Il était toujours là, une espèce de revolver en plastique à la main, il ne la visait pas, il tenait l’arme, simplement. Il portait des gants comme ceux qu’avait mis Gerald pour l’examiner. Il ne semblait pas furieux mais pour une fois, il ne souriait pas. Durant un long moment, il resta sans rien dire et Mona ne dit rien non plus.

— Qui est ici ? (Comme on demanderait lors d’une soirée.)

— Michael.

— Où ça ?

Elle indiqua la zone de repos.

— Prenez vos chaussures.

Elle passa devant lui, sortit de la cuisine, se pencha machinalement pour récupérer son slip sur le tapis. Ses chaussures étaient près du divan.

Il la suivit et la regarda les enfiler. Il tenait toujours son arme à la main. De l’autre, il prit le blouson de cuir de Michael posé sur le dossier du divan et le lui lança.

— Passez-le, lui dit-il.

Elle obtempéra et fourra son slip dans une des poches. Il ramassa l’imper blanc déchiré, en fit une boule, le glissa dans la poche de son manteau.

Michael ronflait. Peut-être qu’il se réveillerait tôt et se repasserait toute la scène. Avec le matériel qu’il avait, il n’avait pas vraiment besoin de compagnie.

Dans le couloir, elle regarda Prior reverrouiller la porte à l’aide d’un boîtier gris. L’arme avait disparu sans qu’elle l’ait vu la ranger. Le boîtier avait un bout de flexible rouge qui en dépassait et se terminait par une clé magnétique d’allure banale.

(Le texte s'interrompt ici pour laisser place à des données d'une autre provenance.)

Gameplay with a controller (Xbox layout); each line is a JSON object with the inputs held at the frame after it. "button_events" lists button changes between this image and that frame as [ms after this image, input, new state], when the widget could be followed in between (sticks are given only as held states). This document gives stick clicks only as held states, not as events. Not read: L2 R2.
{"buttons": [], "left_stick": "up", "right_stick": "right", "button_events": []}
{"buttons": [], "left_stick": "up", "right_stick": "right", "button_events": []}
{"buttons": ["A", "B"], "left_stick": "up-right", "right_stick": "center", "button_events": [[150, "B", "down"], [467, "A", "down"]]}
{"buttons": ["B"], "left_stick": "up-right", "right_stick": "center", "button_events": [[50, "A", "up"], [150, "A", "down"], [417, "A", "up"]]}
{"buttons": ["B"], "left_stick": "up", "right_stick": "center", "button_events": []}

En bas, il faisait froid. Il la conduisit jusqu’au bout de la rue et ouvrit la porte d’un petit triroue blanc. Elle entra. Il monta côté conducteur et retira ses gants. Il démarra ; elle regarda un nuage qui fuyait, reflété sur le flanc de cuivre poli d’une tour de bureaux.

— Il va me prendre pour une voleuse, dit-elle en contemplant le blouson.

Puis le wiz abattit sa dernière carte, cascade de neurones à travers ses synapses : Cleveland sous la pluie et cette sensation agréable qu’elle avait éprouvée un jour, en marchant.

Couleur argent.

16. FILAMENT EN STRATES

— Je suis ton public idéal, Hans (alors que l’enregistrement passait pour la seconde fois). Comment pourrais-tu avoir une spectatrice plus attentive ? Et tu l’as bel et bien saisi, Hans : je le sais, parce que je rêve ses souvenirs. J’apprécie à quel point tu t’en es approché.

« Oui, tu as su les capturer : la fuite vers l’extérieur, l’édification des murs, la longue spirale intérieure. Leur thème, c’étaient les murs, n’est-ce pas ? Le labyrinthe du sang, de la famille. Le labyrinthe suspendu face au vide, proclamant : Nous sommes en deçà ; au-delà c’est l’autre ; c’est ici qu’à jamais sera notre demeure. Et les ténèbres étaient là-bas depuis le commencement… Tu les retrouvais sans cesse dans les yeux de Marie-France, épinglées dans un lent zoom sur les orbites obscures du crâne. Très tôt, elle avait cessé d’accorder l’autorisation d’enregistrer son image. Il te fallait travailler avec ce dont tu disposais : tu devais recadrer son image, la faire pivoter à travers des plans d’ombre et de lumière, générer des modèles, cartographier son crâne en trames de néon. Tu as du recourir à des programmes spéciaux pour vieillir son image en concordance avec des modèles statistiques, à des dispositifs d’animation pour donner vie à ta Marie-France d’âge mûr. Tu réduisis son image à un nombre de points immense mais fini, puis tu les brassas, en laissas émerger des formes nouvelles, choisis celle qui semblait le mieux te parler… Avant de passer aux autres, à Ashpool et à la fille dont le visage encadre ton œuvre, image initiale et finale.

La seconde projection concrétisa pour elle leur histoire, lui permit d’insérer les fragments de Becker dans une chronologie qui débutait par le mariage de Tessier et d’Ashpool, une union fort commentée, à l’époque, dans le milieu de la finance. Chaque époux était l’héritier d’un empire alors plus que modeste, Tessier, d’une fortune familiale bâtie sur neuf brevets fondamentaux en biochimie appliquée, et Ashpool, d’un gros bureau d’ingénierie, installé à Melbourne, qui portait le nom de son père. Pour les journalistes, ce mariage était envisagé comme une fusion, même si la majorité d’entre eux jugeaient bancale l’entité résultante, la considéraient comme une chimère à deux têtes par trop dissemblables.

Mais enfin, sur les photos d’Ashpool, on pouvait voir se dissiper l’ennui, remplacé par une totale assurance. L’effet n’avait rien de flatteur, à vrai dire, il était même terrifiant : le visage dur et beau se montrait désormais impitoyable dans son intensité.